State v. Hannah, 126 Ariz. 575, 617 P.2d 527 (1980) held that a prior felony conviction could be used for enhanced punishment pursuant to A.R.S. § 13-604(B), even though the prior conviction was obtained after the commission of the principal offense.
The” statute, § 13-604(B), refers to pri- or convictions and not prior offenses. So long as the defendant was convicted of the other offense before the conviction in the principal offense, the enhanced punishment provisions of § 13-604(B) are applicable.
Id. 126 Ariz. at 576, 617 P.2d at 528.
Later, in State v. Rybolt, 133 Ariz. 276, 650 P.2d 1258 (App.1982), rev’d on other grounds, State v. Diaz, 142 Ariz. 136, 688 P.2d 1028 (App.) adopted, 142 Ariz. 119, 688 P.2d 1011 (1984), it was held that a subsequent offense could be used to enhance punishment for a prior, principal offense. The court rejected defendant’s argument that although a conviction on another crime need not precede the crime being enhanced, the crime itself must have been committed before the crime being enhanced. The court based its holding on the language in Hannah, which stated:
Our state legislature has clearly indicated that it was concerned not only with deterring the commission of crime, but also with punishing the persistent or repetitive offender regardless of when the defendant committed the other offense.
Hannah, 126 Ariz. at 576, 617 P.2d at 528 (1980) (emphasis added).
In State v. Superior Court in and for Maricopa County, 142 Ariz. 280, 689 P.2d 539 (1984), the supreme court noted that pursuant to A.R.S. § 13-604(H):
1. A prior conviction may be used to enhance a subsequent conviction even though the prior conviction was for an offense which occurred after the occurrence of the offense which formed the basis of the subsequent conviction. Hannah, supra.

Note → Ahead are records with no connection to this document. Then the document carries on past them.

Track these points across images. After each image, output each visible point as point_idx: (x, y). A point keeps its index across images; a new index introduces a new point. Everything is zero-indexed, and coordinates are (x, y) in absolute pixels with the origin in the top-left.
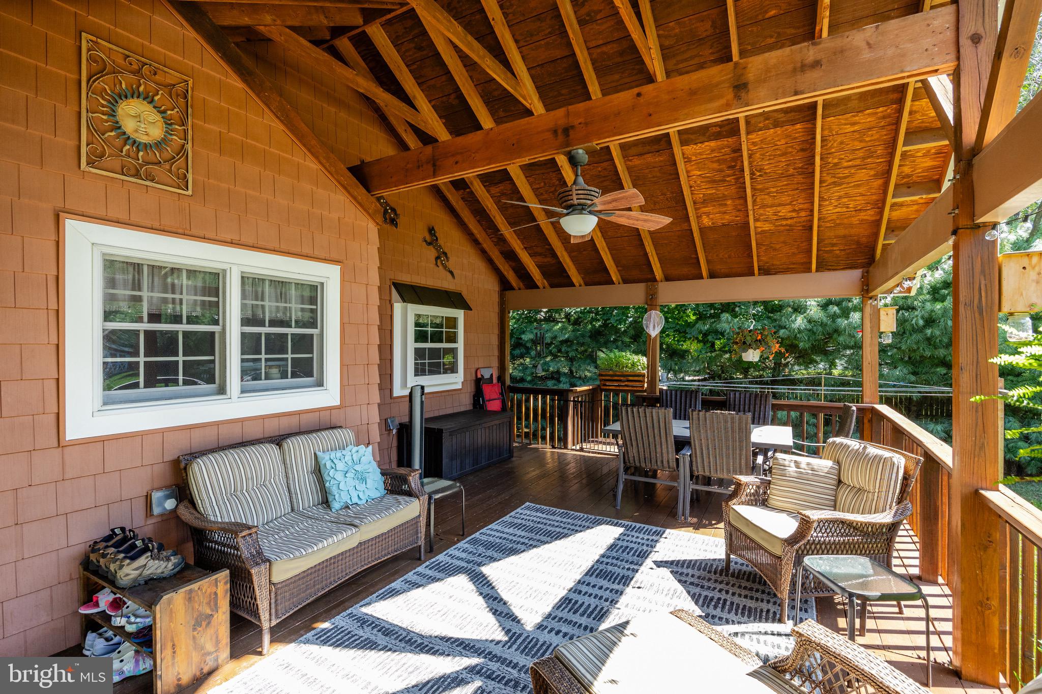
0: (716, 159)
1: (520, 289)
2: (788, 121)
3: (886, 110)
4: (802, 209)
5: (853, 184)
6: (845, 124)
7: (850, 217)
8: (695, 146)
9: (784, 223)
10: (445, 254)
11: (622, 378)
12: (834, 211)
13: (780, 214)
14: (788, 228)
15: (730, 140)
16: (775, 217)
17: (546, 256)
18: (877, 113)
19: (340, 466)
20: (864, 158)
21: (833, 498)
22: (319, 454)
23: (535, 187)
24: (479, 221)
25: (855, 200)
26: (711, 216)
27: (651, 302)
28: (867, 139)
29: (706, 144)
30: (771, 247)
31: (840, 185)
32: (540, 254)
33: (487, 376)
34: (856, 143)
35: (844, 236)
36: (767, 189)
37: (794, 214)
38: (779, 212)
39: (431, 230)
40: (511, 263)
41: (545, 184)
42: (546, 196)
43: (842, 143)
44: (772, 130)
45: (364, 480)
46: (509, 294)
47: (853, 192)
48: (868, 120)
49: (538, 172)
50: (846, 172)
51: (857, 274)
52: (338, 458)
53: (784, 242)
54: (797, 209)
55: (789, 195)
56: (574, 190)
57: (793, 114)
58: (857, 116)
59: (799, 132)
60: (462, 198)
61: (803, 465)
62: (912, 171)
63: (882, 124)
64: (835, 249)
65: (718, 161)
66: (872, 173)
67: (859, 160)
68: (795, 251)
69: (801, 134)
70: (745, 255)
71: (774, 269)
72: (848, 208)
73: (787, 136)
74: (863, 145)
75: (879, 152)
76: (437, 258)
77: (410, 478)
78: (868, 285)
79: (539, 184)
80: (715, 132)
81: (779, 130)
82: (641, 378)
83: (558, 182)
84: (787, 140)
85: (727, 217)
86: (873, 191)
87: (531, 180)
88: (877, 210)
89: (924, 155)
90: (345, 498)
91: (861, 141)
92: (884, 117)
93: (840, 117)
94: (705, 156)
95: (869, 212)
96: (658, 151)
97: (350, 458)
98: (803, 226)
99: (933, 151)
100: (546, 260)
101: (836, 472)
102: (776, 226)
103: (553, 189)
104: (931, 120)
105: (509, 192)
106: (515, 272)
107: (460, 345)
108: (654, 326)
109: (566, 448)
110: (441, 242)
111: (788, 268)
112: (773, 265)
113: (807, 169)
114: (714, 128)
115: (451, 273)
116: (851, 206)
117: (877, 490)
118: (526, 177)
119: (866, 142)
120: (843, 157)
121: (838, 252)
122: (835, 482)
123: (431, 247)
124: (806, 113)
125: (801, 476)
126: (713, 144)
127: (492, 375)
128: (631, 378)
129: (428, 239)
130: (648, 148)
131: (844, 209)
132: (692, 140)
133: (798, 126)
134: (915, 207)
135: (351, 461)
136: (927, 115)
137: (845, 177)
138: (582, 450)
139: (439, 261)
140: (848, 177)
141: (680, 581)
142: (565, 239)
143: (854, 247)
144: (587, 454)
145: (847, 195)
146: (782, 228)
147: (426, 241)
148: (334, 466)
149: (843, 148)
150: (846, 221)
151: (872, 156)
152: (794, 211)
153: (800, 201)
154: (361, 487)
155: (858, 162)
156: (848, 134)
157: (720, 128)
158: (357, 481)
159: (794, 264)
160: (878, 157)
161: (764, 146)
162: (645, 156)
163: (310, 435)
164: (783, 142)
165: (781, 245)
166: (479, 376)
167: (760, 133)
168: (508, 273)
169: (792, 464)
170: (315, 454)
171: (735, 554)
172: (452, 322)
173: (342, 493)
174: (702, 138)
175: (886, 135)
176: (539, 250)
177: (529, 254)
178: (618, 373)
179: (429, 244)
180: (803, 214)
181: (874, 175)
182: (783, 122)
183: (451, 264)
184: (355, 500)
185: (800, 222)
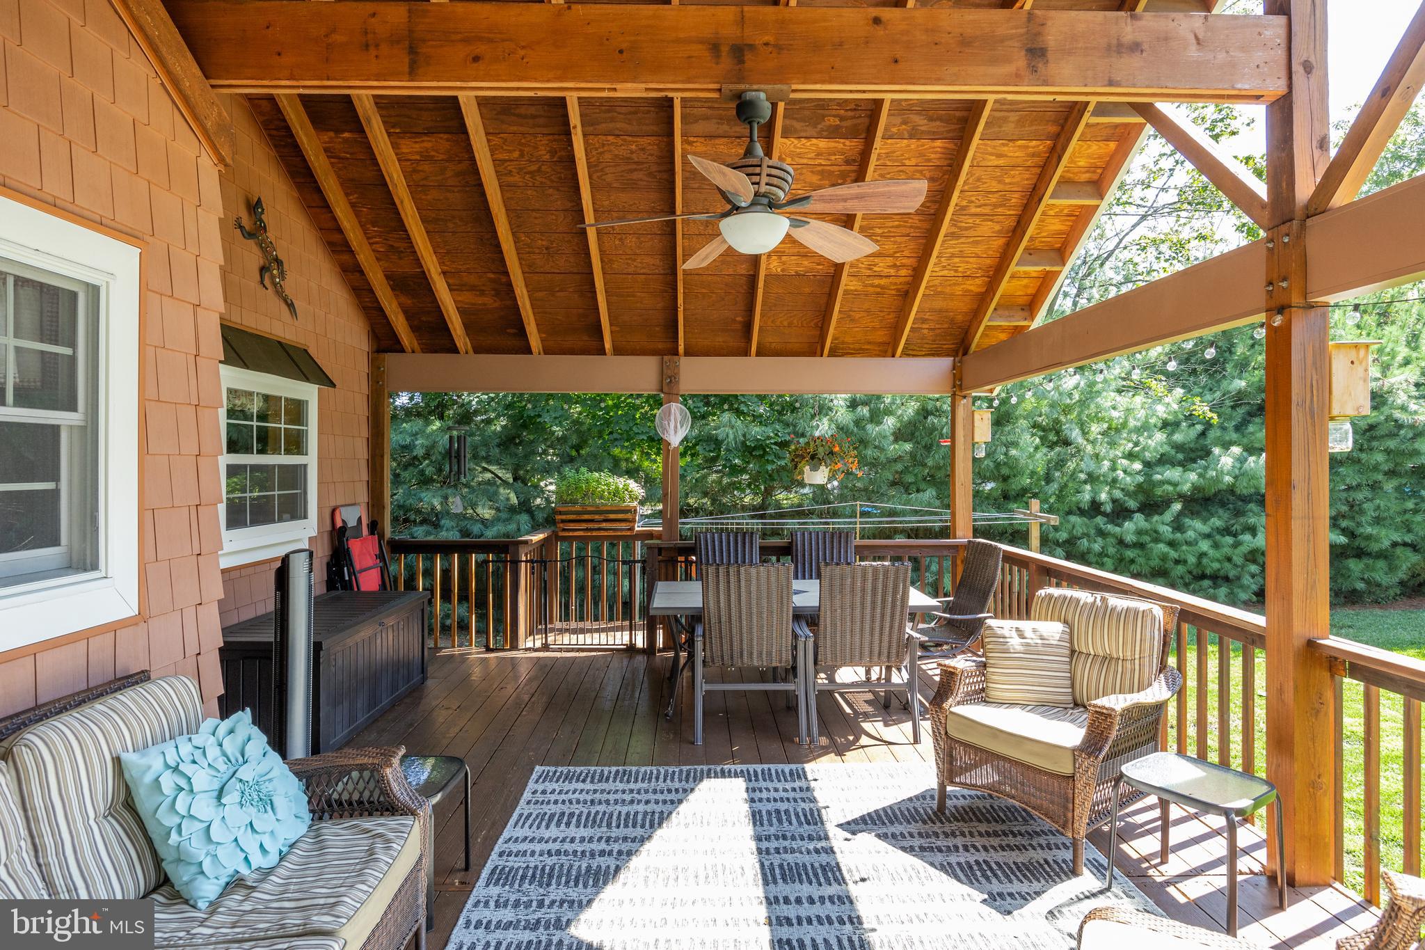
0: (820, 168)
1: (413, 352)
2: (929, 132)
3: (1038, 146)
4: (903, 266)
5: (972, 239)
6: (992, 154)
7: (955, 284)
8: (796, 141)
9: (876, 282)
10: (279, 262)
11: (597, 517)
12: (940, 274)
13: (875, 269)
14: (879, 290)
15: (847, 142)
16: (868, 272)
17: (482, 293)
18: (1027, 147)
19: (203, 780)
20: (995, 206)
21: (1069, 675)
22: (129, 757)
23: (501, 156)
24: (353, 205)
25: (967, 262)
26: (784, 258)
27: (667, 387)
28: (1007, 180)
29: (814, 141)
30: (849, 316)
31: (959, 237)
32: (473, 288)
33: (352, 523)
34: (994, 183)
35: (940, 311)
36: (872, 228)
37: (892, 272)
38: (875, 265)
39: (254, 207)
40: (403, 299)
41: (522, 155)
42: (516, 179)
43: (979, 179)
44: (905, 141)
45: (267, 803)
46: (391, 359)
47: (969, 250)
48: (1016, 154)
49: (515, 128)
50: (971, 221)
51: (945, 363)
52: (188, 759)
53: (868, 311)
54: (898, 263)
55: (895, 242)
56: (764, 166)
57: (938, 123)
58: (1007, 145)
59: (936, 153)
60: (326, 150)
61: (1029, 634)
62: (1038, 234)
63: (1029, 164)
64: (924, 326)
65: (821, 173)
66: (997, 227)
67: (990, 207)
68: (877, 324)
69: (938, 156)
70: (812, 324)
71: (843, 349)
72: (956, 271)
73: (921, 155)
74: (1001, 187)
75: (1013, 200)
76: (263, 270)
77: (388, 771)
78: (961, 380)
79: (510, 152)
80: (831, 126)
81: (914, 144)
82: (629, 516)
83: (547, 157)
84: (920, 160)
85: (806, 263)
86: (991, 253)
87: (496, 140)
88: (986, 279)
89: (1056, 216)
90: (232, 863)
91: (1000, 182)
92: (1033, 155)
93: (989, 142)
94: (805, 161)
95: (978, 281)
96: (739, 137)
97: (217, 750)
98: (898, 290)
99: (1066, 211)
100: (480, 300)
101: (1067, 637)
102: (866, 286)
103: (534, 168)
104: (1076, 170)
105: (441, 157)
106: (407, 319)
107: (311, 460)
108: (676, 427)
109: (514, 647)
110: (271, 235)
111: (861, 349)
112: (843, 343)
113: (928, 207)
114: (832, 119)
115: (290, 306)
116: (960, 269)
117: (1137, 656)
118: (487, 134)
119: (1006, 184)
120: (973, 199)
121: (925, 331)
122: (1067, 652)
123: (251, 243)
124: (953, 127)
125: (1029, 649)
126: (823, 144)
127: (360, 518)
128: (612, 516)
129: (246, 222)
130: (726, 127)
131: (952, 273)
132: (796, 131)
133: (938, 143)
134: (1025, 281)
135: (221, 759)
136: (1075, 163)
137: (967, 229)
138: (545, 647)
139: (267, 276)
140: (970, 228)
141: (903, 849)
142: (530, 266)
143: (946, 326)
144: (558, 655)
145: (961, 255)
146: (871, 289)
147: (241, 227)
148: (183, 783)
149: (978, 187)
150: (948, 290)
151: (1004, 205)
152: (894, 266)
153: (906, 253)
154: (264, 822)
155: (986, 210)
156: (989, 169)
157: (840, 121)
158: (253, 810)
159: (869, 343)
160: (1010, 208)
161: (889, 163)
162: (718, 141)
163: (87, 710)
164: (913, 162)
165: (863, 314)
166: (339, 524)
167: (889, 141)
168: (397, 317)
169: (1014, 634)
170: (117, 761)
171: (952, 782)
172: (297, 410)
173: (221, 852)
174: (811, 131)
175: (1027, 179)
176: (472, 280)
177: (449, 285)
178: (589, 509)
179: (250, 235)
180: (903, 272)
181: (999, 232)
182: (923, 132)
183: (289, 286)
184: (258, 860)
185: (896, 284)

Id., 142 Ariz. at 282, 689 P.2d at 541.
A.R.S. § 13-604 is much the same as A.R.S. § 28-692.01 as both statutes are, in part, enhanced punishment statutes. As such, the reasoning which controls the disposition of A.R.S. § 13-604 cases also controls the disposition of A.R.S. § 28-692.01 cases. A prior conviction for DWI may be used to enhance punishment for a subsequent DWI conviction, even though the pri- or conviction is for an offense which occurs after the occurrence of the offense which forms the basis of the subsequent conviction.
The judgment of the trial court is reversed and the matter remanded with instructions to reinstate the two felony charges.
MEYERSON, P.J., and SHELLEY, J., concur.. Appellee has cited Rule 13, Arizona Rules of Civil Appellate Procedure. However, this case is a criminal matter appealed from superior court, and is therefore governed by the Arizona Rules of Criminal Procedure.